# How does batch graph classification work in detail

Hi

so I would like to know how the batching for graph classification works.
I understand what is achieved by block diagonalizing the batch. But I dont understand how you apply the matrix to that block matrix.

For example I have A (adjacency matrix of size [n x n] ) and my feature matrix X [n x p] where p is the number of features. So my weight matrix W has to be size [p x f] where f is an arbitrary size.

In that sense A x X x W would give me a [n x f]-sized matrix.

So now when I want to batch multiple graphs. I create a sparse block diagonal matrix for each A and X of the graphs in my batch. I can still multiply these two matrices. However , how would then the weight matrix be applied to that sparse matrix.

For example lets say I have a batch size of three and all three graphs have the same number of nodes n.

Then the new A is of size [3n x 3n] X is then of size [3n x p] and when multiplying these two matrices. I get a matrix of size [3n x p]. And my W matrix is [pxf] The resulting matrix is then [3n x f]. how do I then get then three (for each graph one ) prediction from that output matrix

I’m not sure if I got the problem. For A x X x W, you will get [n x f] rather than [p x f]. For [3n x 3n] x [3n x p] x [p x f], you will get [3n x f]. You can record the graph membership for nodes and then unbatch them to get the node features for each graph.

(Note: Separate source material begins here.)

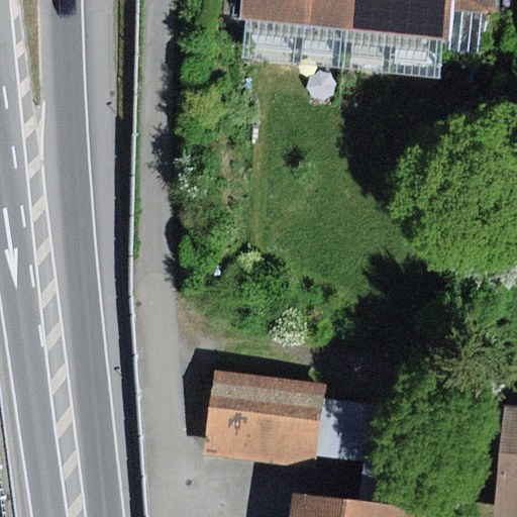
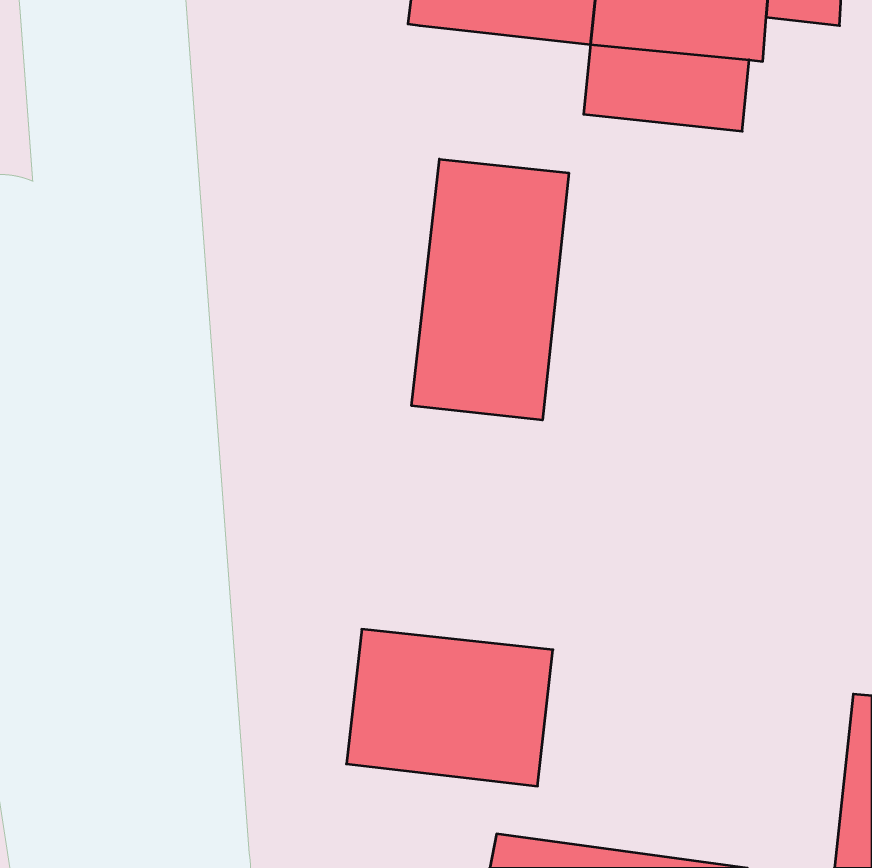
building: [243,15,349,68] -> none
building: none -> [412,159,569,420]

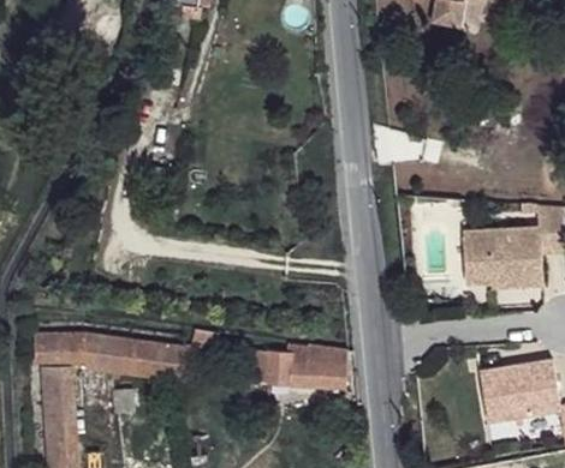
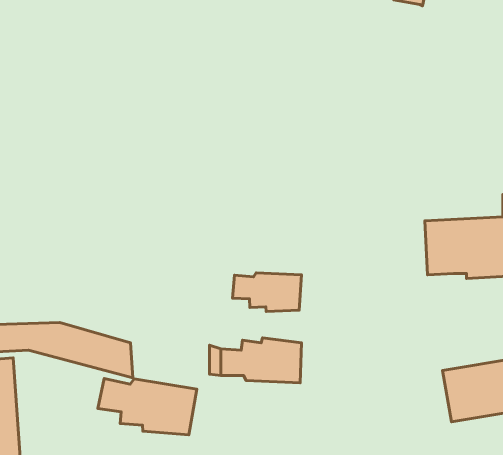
building: none -> [233,273,301,311]
building: none -> [98,379,197,435]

Sorry I mad a mistake on the dimensions of A x X x W. I changed it to [n x f]. But if I just unbatch the will pytorch be able to backrpopagate the error. Somewhere I read that you could use a pooling matrix to seperate the graphs within a batch

Edit: Maybe I am wrong but if you use a pooling matrix of size [3n x 3] you would get the sum of the feature per Graph in the batch? I am not sure how it is not in the package.

For node and edge features, batching just means concatenation and PyTorch will be able to BP the error.

By pooling, I assume you mean computing graph-level representations out of node and edge representations. We’ve implemented some common methods for this purpose, see Graph Readout section.